Stored items from a collection:
..............................
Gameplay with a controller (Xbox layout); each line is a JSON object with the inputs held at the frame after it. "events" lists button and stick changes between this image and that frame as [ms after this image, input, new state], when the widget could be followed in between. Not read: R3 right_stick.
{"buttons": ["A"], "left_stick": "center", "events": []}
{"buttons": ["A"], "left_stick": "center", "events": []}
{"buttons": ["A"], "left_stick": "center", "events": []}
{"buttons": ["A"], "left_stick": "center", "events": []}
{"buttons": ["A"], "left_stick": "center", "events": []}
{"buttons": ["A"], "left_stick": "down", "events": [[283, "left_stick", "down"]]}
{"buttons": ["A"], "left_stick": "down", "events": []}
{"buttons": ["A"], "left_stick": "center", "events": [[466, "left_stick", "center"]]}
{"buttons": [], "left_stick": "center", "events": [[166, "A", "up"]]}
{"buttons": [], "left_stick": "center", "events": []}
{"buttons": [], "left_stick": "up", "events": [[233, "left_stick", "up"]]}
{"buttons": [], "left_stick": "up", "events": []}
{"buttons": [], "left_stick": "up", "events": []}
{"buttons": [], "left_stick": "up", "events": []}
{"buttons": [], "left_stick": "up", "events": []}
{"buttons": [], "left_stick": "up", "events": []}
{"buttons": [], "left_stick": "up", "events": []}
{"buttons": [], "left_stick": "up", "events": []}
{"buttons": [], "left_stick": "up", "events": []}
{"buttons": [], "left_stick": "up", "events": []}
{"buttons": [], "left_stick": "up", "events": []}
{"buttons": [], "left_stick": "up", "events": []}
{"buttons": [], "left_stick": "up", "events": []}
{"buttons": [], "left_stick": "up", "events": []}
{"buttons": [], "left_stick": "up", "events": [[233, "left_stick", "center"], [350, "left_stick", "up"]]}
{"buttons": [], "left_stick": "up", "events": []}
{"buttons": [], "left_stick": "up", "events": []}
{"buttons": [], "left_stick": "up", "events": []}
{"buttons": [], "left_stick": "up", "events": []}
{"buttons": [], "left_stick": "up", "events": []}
..............................
Requirement:
Write every record out again exactly.

Written solution:
Gameplay with a controller (Xbox layout); each line is a JSON object with the inputs held at the frame after it. "events" lists button and stick changes between this image and that frame as [ms after this image, input, new state], when the widget could be followed in between. Not read: R3 right_stick.
{"buttons": ["A"], "left_stick": "center", "events": []}
{"buttons": ["A"], "left_stick": "center", "events": []}
{"buttons": ["A"], "left_stick": "center", "events": []}
{"buttons": ["A"], "left_stick": "center", "events": []}
{"buttons": ["A"], "left_stick": "center", "events": []}
{"buttons": ["A"], "left_stick": "down", "events": [[283, "left_stick", "down"]]}
{"buttons": ["A"], "left_stick": "down", "events": []}
{"buttons": ["A"], "left_stick": "center", "events": [[466, "left_stick", "center"]]}
{"buttons": [], "left_stick": "center", "events": [[166, "A", "up"]]}
{"buttons": [], "left_stick": "center", "events": []}
{"buttons": [], "left_stick": "up", "events": [[233, "left_stick", "up"]]}
{"buttons": [], "left_stick": "up", "events": []}
{"buttons": [], "left_stick": "up", "events": []}
{"buttons": [], "left_stick": "up", "events": []}
{"buttons": [], "left_stick": "up", "events": []}
{"buttons": [], "left_stick": "up", "events": []}
{"buttons": [], "left_stick": "up", "events": []}
{"buttons": [], "left_stick": "up", "events": []}
{"buttons": [], "left_stick": "up", "events": []}
{"buttons": [], "left_stick": "up", "events": []}
{"buttons": [], "left_stick": "up", "events": []}
{"buttons": [], "left_stick": "up", "events": []}
{"buttons": [], "left_stick": "up", "events": []}
{"buttons": [], "left_stick": "up", "events": []}
{"buttons": [], "left_stick": "up", "events": [[233, "left_stick", "center"], [350, "left_stick", "up"]]}
{"buttons": [], "left_stick": "up", "events": []}
{"buttons": [], "left_stick": "up", "events": []}
{"buttons": [], "left_stick": "up", "events": []}
{"buttons": [], "left_stick": "up", "events": []}
{"buttons": [], "left_stick": "up", "events": []}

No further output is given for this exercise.